VIJAYAWADA: The cause of the mystery illness that saw more than 600 people hospitalised in Eluru of West Godavari district in December first week last year, still remains a mystery, as several national institutions and committees failed to come to a conclusion on the cause of the illness.
Disclosing details of the investigation into the ‘mystery illness’, Deputy Chief Minister (Health) Alla Kali Krishna Srinivas and principal secretary (medical, health and family welfare) Anil Kumar Singhal said the National Institute of Nutrition (NIN) in Hyderabad, which tested more samples, found traces of Triazophos, an organophosphate in some samples.
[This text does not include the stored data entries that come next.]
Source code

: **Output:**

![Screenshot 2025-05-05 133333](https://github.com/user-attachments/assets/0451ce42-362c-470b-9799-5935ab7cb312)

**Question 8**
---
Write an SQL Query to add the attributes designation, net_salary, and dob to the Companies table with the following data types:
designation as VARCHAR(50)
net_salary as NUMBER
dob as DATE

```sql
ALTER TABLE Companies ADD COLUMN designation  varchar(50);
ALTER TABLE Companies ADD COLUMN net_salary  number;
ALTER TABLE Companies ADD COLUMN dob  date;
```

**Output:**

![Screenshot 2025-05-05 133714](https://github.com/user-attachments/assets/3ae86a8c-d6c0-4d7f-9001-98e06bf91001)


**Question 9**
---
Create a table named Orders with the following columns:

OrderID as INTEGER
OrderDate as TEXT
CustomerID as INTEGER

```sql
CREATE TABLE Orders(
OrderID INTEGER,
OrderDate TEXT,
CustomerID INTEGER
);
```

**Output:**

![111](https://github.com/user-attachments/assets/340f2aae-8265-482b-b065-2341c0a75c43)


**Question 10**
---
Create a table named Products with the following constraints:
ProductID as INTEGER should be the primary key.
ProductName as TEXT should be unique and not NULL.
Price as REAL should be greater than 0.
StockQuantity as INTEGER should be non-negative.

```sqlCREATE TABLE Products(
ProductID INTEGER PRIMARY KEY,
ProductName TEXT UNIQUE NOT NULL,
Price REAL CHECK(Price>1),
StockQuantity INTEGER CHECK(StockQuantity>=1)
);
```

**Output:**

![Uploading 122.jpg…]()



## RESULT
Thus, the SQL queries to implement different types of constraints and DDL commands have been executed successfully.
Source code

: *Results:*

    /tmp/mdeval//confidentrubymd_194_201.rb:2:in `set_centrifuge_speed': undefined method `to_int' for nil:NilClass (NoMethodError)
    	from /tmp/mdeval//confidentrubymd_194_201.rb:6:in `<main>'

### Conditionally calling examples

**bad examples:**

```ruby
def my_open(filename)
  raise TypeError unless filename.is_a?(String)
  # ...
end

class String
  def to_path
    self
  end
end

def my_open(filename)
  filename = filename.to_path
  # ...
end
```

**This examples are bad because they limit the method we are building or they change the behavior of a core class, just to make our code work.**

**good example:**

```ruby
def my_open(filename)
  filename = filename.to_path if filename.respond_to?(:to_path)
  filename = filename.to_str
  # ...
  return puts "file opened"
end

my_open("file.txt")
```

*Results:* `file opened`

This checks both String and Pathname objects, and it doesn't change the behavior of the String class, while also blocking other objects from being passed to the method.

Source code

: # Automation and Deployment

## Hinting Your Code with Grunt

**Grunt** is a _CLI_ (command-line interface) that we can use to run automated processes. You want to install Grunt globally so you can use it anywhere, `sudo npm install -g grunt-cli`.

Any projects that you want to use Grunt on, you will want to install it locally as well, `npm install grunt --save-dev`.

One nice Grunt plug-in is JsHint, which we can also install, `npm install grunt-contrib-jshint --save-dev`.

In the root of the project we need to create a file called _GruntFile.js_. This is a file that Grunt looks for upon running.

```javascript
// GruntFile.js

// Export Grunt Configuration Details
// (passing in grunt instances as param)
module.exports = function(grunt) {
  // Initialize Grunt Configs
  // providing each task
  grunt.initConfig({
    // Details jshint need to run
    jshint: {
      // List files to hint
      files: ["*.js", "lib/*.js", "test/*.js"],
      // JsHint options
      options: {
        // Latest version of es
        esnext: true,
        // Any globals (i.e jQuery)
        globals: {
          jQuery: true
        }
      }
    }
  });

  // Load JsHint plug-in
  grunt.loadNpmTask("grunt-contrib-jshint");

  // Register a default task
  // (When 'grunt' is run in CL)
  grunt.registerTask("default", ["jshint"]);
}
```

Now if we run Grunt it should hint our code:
However, experts from All India Institute of Medical Sciences (AIIMS), who also tested blood and other metabolic samples of the patients ruled it out to be the cause of the illness. “They said Organochlorine could be the possible cause of the illness in Eluru. But, no trace of it was found in any of the samples tested, so far. Perhaps, it might be due to its short half-life. However, all national institutions and experts unanimously agreed that Eluru illness was not caused by any bacteria or virus and ruled out the possibilities of metabolic reasons,” Singhal explained.
Though experts were of the opinion that the incident is a one-time episode, they recommended a long-term study, given a few similar cases were reported in a couple of villages in the district last month. During testing of the samples (blood and urine) it was found that the content of heavy metals — nickel and lead — were more than permissible levels.
“The government has decided to have MoUs with four institutions — AIIMS, Indian Institute of Chemical Technology (IICT), Public Health Foundation of India (PHFI) and National Environmental Engineering Research Institute (NEERI) — for evaluation and continuous monitoring of all types of samples, that is source of water, food, agriculture and veterinary samples in both Godavari districts for a long term analysis,” he elaborated.
According to Singhal, a total 13 institutions at a national-level had collected, tested and analysed samples. CCMB which collected 36 blood samples, 16 urine samples, 13 vomit samples and stool samples concluded that no organism had caused the illness. NIN which collected more samples form 103 cases including 77 active, 26 recovered and nine controlled ones and tested biological samples, water samples, food sampled 37 different types of pesticide samples found triazophos in a few samples and also Metribuzin in a few samples of tomato and brinjals. However, none of them are found to be related to mystery illness.